LAYLA members such as Otero, Deloera and Galvan call the project a democracy zone, a place where people LEAD — Listen to what matters to others, Express thoughts and feelings, Act on behalf of children and Decide together. On The Move’s executive director, Leslie Medine, said Friday’s groundbreaking ceremony was the result of many months of planning on the part of LAYLA members.
“The idea of the democracy zone is youth leading the way with the support of adults,” Medine said.
Breaking ground on the plaza and center was no easy feat for the teenagers and their adult supporters. For about three years LAYLA members held town-hall meetings at McPherson, seeking community input about the project, Medine said. The group then linked up with many local architects including Emmanuel Donval, who is a Napa Parks and Recreation Advisory Commission member, to hold design brainstorming sessions and come up with a blueprint for the center.
Otero, Galvan and Deloera and their fellow LAYLA members then held numerous presentations in front of the Napa City Council, Napa City Parks and Recreation Commission and Napa Valley Unified School District Board of Education and obtained the approval of each government body to begin construction on the project.
The youths’ next challenge was finding funding for the center and plaza. Donval, who helped design the garden that will be maintained by LAYLA and McPherson students, said most of the funding for the project is coming from the city’s Park and Recreation Facilities Master Plan. Additional funds are being donated by groups such as the New York-based Andrus Family Fund.

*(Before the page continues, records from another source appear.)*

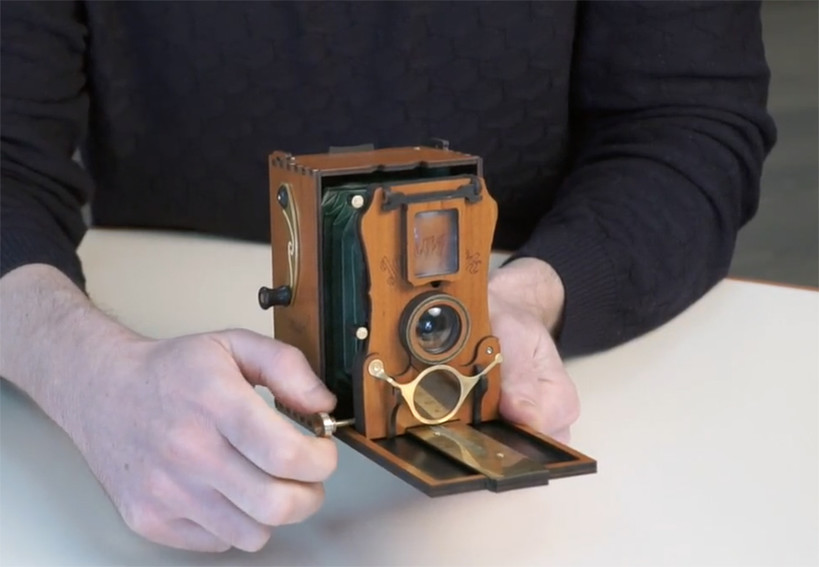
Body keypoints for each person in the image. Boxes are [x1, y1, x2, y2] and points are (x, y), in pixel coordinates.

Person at [0, 0, 775, 554]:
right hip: (161, 373)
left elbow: (685, 122)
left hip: (537, 363)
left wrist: (523, 298)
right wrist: (88, 373)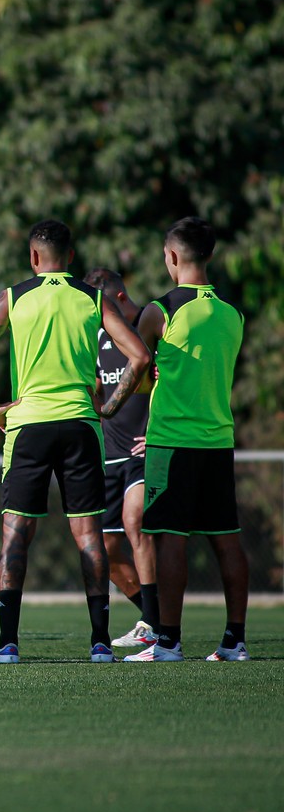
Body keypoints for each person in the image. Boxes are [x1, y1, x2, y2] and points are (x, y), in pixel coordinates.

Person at [0, 219, 150, 664]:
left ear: (32, 257)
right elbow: (140, 356)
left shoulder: (12, 297)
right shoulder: (93, 297)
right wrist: (109, 407)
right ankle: (101, 642)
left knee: (16, 534)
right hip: (82, 427)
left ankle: (8, 644)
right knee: (88, 535)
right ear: (70, 256)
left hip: (28, 426)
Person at [127, 217, 248, 662]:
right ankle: (235, 641)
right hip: (218, 439)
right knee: (226, 539)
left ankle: (169, 642)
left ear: (172, 257)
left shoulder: (162, 310)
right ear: (210, 257)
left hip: (172, 441)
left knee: (168, 537)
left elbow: (137, 369)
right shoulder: (233, 313)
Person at [82, 268, 159, 649]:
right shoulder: (96, 337)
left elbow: (172, 384)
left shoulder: (151, 327)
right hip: (108, 455)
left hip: (143, 451)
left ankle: (154, 620)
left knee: (135, 521)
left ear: (120, 300)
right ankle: (152, 616)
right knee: (107, 551)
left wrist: (160, 432)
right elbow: (95, 388)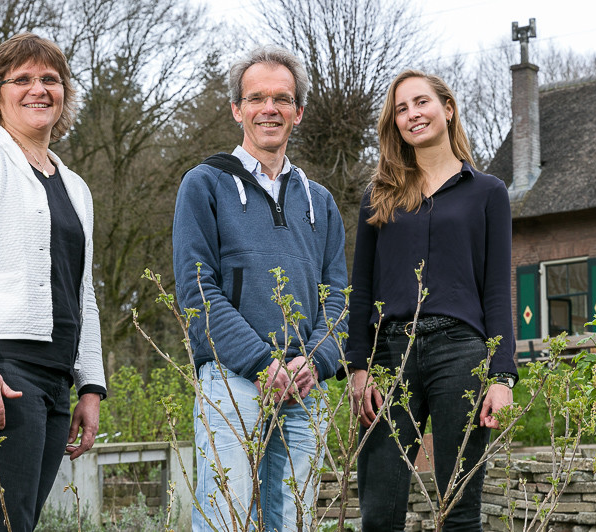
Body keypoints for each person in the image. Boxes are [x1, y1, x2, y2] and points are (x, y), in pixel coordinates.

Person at [0, 32, 106, 532]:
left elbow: (82, 292)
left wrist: (89, 386)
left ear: (65, 93)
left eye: (50, 79)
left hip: (54, 381)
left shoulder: (75, 186)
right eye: (23, 79)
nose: (39, 89)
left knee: (20, 523)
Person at [172, 45, 348, 532]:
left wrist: (315, 360)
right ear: (236, 109)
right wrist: (261, 363)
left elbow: (338, 296)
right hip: (233, 381)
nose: (269, 109)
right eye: (256, 98)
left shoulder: (320, 201)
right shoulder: (204, 185)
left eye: (282, 99)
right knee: (227, 519)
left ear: (298, 111)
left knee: (293, 522)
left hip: (305, 386)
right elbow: (196, 290)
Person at [347, 69, 518, 531]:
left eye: (420, 102)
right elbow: (361, 288)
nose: (412, 114)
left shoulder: (487, 193)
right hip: (390, 355)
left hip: (460, 353)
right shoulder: (378, 197)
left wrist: (501, 375)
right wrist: (358, 369)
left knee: (459, 509)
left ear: (447, 108)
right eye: (401, 109)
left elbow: (497, 290)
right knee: (379, 512)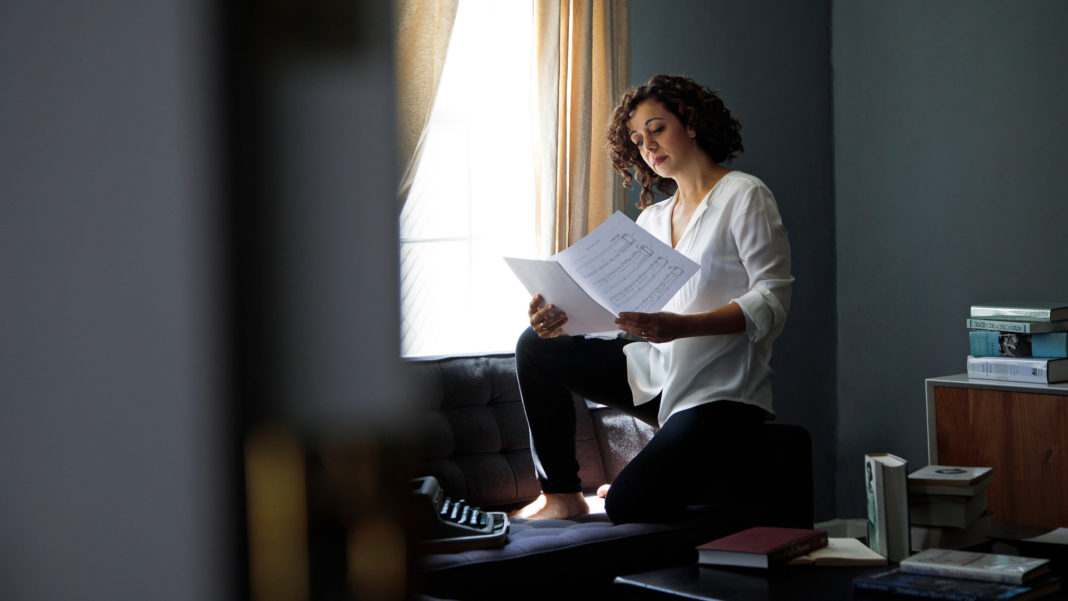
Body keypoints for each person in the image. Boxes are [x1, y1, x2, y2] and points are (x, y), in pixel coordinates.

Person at [513, 74, 793, 524]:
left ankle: (659, 478)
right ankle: (562, 495)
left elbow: (772, 300)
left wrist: (682, 326)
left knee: (627, 503)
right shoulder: (652, 220)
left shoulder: (745, 194)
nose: (648, 146)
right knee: (535, 343)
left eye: (657, 128)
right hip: (656, 376)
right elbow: (618, 316)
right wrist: (561, 318)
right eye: (638, 139)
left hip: (720, 396)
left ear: (692, 123)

Medine said she could not estimate the final cost of the project, but she said that the more costly aspects include the bathrooms at $40,000 and the water play area, estimated to cost about $125,000. She said that volunteers will help keep overall construction costs down.
The plaza and neighborhood center will be situated on school grounds and O’Brien Park, which belongs to the city of Napa, and will feature many park improvements and upgrades.
New picnic tables, bathrooms, a sand volleyball court, an outdoor kitchen and stage and a water play area will provide families a fun day at the park. On the school’s side of the fence, LAYLA will train the next generation of community leaders and host a variety of new services for the community.
LAYLA’s efforts on behalf of McPherson neighborhood are appreciated by all students and their families at McPherson Elementary, said Tamara Sanguinetti, the school’s principal.
“I think it’s really instilled so much pride in the students here,” she said.
The cultural plaza and neighborhood center is not LAYLA’s first project at the school. Last year, LAYLA youths spearheaded efforts at the school to build a playground for McPherson preschoolers, dubbing the playground Dos Mundos — Spanish for two worlds.
On Friday LAYLA youths continued the tradition of giving to the school by planting the first of four buckeye trees that will border the garden area of the neighborhood center.
Donval said he expects the garden area to be complete by the end of the summer. The rest of the projects that will make up the center and cultural plaza will take anywhere between two and five years, Medine said.